Migration is potentially less problematic, for her, if not the repository manager. The implication is that the file has been (or perhaps, automatically is) converted from the obsolete format to a then-current format. Now she can "read it without any trouble, alongside more contemporary papers". Personally, I don't think this should happen completely transparently, as there will be some risk of loss.


There are of course subtle variants. One that I have suggested elsewhere is to support the community as a whole in adding support for more formats into OpenOffice.org, which could then increasingly act as a "migration on request" tool. If this were the case, then her situation would not arise in the form described, as she would be able to read these obsolete document formats with an available tool. This then could be an international action: support such work in the open source community.


10 Mar

Chris Rusbridge says:

I wanted to comment further that the scenario is specific about being a document format. If she were interested in obsolete data, the situation might be much more complex. More information would be needed about not only the format but the context of the data. OAIS lumps this together as Representation Information, not entirely helpfully in my view. The situation is more subtle than the current draft of OAIS describes, and maybe we should be pursuing a further dialogue to analyse it more closely. Or maybe it is so situation-dependent (or discipline-dependent, or whatever) that such a dialogue would be fruitless.



Comments (2)

Peter Burnhill said

at 1:53 pm on Apr 8, 2009

Preservation is not inherently exciting - the gratification is deferred at best. Responsibility has to be put upon a business for this sort of thing, and running a repository without a business plan is just a hole.

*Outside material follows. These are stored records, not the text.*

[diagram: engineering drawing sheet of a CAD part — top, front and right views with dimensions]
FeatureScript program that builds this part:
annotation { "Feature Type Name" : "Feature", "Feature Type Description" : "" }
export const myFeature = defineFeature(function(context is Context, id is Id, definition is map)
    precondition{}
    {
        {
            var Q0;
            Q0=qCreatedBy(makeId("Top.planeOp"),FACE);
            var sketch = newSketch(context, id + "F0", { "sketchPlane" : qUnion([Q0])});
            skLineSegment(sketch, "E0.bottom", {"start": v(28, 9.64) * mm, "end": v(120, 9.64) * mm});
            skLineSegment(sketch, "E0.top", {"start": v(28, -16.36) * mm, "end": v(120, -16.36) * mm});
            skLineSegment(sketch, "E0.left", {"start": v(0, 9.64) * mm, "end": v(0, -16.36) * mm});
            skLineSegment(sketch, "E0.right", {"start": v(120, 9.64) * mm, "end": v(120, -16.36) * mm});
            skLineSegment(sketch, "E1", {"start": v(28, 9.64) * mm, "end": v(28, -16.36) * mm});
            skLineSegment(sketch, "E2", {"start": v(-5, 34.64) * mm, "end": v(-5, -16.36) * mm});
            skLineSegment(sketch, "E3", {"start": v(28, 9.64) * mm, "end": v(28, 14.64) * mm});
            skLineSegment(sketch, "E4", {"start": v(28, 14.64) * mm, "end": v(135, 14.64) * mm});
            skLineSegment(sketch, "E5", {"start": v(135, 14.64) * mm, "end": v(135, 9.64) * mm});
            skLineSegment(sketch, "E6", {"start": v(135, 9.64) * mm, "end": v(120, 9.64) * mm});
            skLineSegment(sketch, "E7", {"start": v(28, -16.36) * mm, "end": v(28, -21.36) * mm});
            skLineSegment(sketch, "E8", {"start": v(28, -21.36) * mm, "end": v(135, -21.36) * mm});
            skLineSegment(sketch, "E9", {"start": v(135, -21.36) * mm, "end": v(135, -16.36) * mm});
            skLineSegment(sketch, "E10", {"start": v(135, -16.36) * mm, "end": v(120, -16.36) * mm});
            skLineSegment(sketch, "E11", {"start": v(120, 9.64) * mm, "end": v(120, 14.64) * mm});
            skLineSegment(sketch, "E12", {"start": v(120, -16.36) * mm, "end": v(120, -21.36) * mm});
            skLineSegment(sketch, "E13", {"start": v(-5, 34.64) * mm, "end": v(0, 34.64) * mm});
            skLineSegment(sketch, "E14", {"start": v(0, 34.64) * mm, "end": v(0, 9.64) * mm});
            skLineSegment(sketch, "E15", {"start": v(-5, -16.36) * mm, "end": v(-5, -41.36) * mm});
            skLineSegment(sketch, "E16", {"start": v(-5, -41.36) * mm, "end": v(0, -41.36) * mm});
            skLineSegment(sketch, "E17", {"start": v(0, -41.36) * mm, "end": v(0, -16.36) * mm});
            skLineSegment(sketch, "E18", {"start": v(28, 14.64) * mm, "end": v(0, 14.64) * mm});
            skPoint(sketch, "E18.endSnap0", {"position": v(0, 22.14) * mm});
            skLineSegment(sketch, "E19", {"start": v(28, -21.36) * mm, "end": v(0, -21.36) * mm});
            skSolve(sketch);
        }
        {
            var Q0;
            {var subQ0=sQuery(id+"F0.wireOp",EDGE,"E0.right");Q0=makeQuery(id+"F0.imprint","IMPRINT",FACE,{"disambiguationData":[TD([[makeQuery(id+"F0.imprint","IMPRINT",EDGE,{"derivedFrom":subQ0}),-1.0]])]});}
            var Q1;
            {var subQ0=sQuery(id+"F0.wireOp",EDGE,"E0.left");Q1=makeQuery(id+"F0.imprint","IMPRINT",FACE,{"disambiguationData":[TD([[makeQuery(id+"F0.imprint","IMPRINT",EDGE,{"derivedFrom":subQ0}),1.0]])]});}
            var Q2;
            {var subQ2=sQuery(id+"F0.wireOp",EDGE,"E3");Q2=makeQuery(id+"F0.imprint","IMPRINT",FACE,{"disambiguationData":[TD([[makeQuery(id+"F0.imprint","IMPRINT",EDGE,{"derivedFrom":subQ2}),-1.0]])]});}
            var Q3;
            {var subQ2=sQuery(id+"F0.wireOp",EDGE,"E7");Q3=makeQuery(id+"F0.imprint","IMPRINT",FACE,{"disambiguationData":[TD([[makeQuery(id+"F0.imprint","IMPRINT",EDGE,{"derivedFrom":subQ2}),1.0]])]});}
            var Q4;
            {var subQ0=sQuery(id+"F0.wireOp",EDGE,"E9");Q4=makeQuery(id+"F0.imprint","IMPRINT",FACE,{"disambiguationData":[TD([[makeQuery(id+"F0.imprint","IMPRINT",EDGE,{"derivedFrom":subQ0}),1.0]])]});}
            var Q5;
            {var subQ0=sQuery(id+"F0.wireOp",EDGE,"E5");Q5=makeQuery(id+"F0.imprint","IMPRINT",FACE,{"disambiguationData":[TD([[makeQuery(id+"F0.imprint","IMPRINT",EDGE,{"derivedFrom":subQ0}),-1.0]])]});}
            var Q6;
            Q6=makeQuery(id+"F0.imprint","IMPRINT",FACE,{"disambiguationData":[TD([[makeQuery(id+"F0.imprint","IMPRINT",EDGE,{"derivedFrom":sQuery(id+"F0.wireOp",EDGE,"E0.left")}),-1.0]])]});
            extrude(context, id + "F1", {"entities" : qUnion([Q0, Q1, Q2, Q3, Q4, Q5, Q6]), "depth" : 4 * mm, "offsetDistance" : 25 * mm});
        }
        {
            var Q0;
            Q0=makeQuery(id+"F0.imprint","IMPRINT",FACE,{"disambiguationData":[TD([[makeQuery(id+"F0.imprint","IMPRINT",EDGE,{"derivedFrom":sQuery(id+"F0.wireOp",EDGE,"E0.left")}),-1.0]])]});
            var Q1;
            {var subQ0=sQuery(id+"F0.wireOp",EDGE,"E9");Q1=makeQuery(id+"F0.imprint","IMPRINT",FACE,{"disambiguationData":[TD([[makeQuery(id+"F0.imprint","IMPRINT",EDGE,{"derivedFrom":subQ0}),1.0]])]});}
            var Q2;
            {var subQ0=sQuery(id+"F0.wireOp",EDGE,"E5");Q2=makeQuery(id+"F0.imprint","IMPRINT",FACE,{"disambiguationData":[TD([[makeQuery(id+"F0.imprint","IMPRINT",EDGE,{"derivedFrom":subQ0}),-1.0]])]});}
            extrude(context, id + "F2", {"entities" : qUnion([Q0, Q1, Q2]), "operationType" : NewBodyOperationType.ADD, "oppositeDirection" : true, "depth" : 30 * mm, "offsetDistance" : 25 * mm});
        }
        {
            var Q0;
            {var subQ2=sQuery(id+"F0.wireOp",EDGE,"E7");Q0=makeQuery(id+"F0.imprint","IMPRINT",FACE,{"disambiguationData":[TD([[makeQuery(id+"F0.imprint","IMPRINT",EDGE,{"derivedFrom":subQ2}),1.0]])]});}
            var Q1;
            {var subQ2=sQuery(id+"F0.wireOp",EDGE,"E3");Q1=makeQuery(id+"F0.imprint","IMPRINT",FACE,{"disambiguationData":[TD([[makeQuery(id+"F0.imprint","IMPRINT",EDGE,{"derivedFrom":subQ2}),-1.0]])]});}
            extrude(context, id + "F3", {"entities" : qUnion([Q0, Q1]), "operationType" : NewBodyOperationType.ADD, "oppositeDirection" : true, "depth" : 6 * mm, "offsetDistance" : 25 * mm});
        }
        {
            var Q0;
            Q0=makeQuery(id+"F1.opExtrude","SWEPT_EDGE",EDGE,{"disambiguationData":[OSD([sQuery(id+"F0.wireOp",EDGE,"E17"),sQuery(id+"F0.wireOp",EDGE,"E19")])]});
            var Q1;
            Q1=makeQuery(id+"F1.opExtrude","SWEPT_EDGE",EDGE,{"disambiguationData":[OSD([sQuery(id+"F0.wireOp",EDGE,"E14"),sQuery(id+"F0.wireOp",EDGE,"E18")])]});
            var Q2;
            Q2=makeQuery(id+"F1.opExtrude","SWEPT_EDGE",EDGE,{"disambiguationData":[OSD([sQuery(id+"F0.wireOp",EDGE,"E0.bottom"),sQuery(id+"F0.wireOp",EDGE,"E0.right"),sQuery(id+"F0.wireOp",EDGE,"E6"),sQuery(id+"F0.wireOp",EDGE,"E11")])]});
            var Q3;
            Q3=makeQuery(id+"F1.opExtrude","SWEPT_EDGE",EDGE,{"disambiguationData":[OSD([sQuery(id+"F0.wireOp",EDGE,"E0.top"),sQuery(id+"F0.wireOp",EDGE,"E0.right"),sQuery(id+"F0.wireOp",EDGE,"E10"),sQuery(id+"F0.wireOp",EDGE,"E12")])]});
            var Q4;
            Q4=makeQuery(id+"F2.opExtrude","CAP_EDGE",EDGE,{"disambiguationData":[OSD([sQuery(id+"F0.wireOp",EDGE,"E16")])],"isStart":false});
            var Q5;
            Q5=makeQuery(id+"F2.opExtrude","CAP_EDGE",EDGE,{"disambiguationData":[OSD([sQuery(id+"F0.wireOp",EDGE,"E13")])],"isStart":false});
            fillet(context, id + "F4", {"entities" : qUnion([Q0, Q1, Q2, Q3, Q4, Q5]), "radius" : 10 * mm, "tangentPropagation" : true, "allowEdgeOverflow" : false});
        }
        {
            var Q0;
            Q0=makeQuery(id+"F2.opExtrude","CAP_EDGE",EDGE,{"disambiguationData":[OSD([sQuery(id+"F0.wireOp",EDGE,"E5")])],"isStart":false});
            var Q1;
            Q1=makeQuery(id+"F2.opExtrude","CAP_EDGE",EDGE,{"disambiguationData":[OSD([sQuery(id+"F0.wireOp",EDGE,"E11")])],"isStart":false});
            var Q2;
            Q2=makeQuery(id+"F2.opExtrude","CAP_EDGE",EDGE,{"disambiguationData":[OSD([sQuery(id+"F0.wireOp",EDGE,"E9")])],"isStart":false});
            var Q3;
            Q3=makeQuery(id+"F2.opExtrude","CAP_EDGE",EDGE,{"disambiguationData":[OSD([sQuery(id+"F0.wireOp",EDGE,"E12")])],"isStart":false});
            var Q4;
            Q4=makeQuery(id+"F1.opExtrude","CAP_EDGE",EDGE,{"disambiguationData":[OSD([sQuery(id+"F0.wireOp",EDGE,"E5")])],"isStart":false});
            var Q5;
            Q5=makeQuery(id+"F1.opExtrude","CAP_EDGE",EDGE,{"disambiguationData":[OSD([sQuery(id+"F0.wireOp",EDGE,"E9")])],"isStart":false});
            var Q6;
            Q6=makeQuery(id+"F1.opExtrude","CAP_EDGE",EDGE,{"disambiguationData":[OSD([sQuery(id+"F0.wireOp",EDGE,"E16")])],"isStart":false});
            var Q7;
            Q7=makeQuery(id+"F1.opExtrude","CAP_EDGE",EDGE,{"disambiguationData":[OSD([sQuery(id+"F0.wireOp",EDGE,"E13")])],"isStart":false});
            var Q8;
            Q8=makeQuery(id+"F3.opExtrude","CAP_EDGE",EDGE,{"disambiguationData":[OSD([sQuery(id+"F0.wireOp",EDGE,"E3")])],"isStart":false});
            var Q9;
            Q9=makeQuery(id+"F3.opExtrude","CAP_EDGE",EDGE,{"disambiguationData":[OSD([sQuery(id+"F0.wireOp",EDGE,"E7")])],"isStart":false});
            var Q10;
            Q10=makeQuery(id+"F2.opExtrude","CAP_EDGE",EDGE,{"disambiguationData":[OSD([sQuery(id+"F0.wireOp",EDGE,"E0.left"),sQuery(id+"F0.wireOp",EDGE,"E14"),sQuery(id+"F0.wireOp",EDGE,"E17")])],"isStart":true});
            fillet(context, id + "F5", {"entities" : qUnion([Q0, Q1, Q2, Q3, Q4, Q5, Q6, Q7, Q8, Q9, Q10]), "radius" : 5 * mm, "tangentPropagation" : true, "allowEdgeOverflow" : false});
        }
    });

There is life outside the repository, and even of the virtual walls of repository space. Typically, although by no means exclusively, repositories have content that relates to the world of scholarly communication & publication. Here I think we have a choice. Do we (who live inside the university and research world) attempt a universal scheme for preservation for objects being manufactured and exchanged within the university and research world or (maybe and/or) have repository managers acquit their archival responsibility (that is, responsibility for the longevity of the content of their repository) upon domain-specific preservation practices - including the Internet-related adaptations?

Peter Burnhill said

at 1:57 pm on Apr 8, 2009

There is a twist here, as typically repositories hold articles and a lot of preservation activity for articles takes place at the journal title level. And that activity is patchy and difficult to ascertain. As a small contribution to providing a bit of needed infrastructure in this area, JISC is funding a two-year pilot for an e-journals preservation registry service (PEPRS) which aims to work with five archiving agencies (CLOCKSS and Portico; BL and KB; UK LOCKSS Alliance) cross-matching their archival activity against the a list of over 60,000 e-serials extracted from the ISSN Register. Among the tricky parts of the project is how to create an actionable 'holdings statement' for each of the titles being archived, as well as agreeing how to express the terms of access and availability. As already remarked, continuity of access is only partly to do with digital preservation, its also to do with licence status. For CLOCKSS, the value proposition is that content will be released under Creative Commons licence if and only if that ingested and preserved content is no longer available from its publisher (or agent).

I would also like to emphasize that haphazard duplication of content across different repositories does not equate to systematic replication, as in lots of copies keep stuff safe (LOCKSS). The UK LOCKSS Alliance are planning a meeting in June, so it may be interesting to get their take on repository content.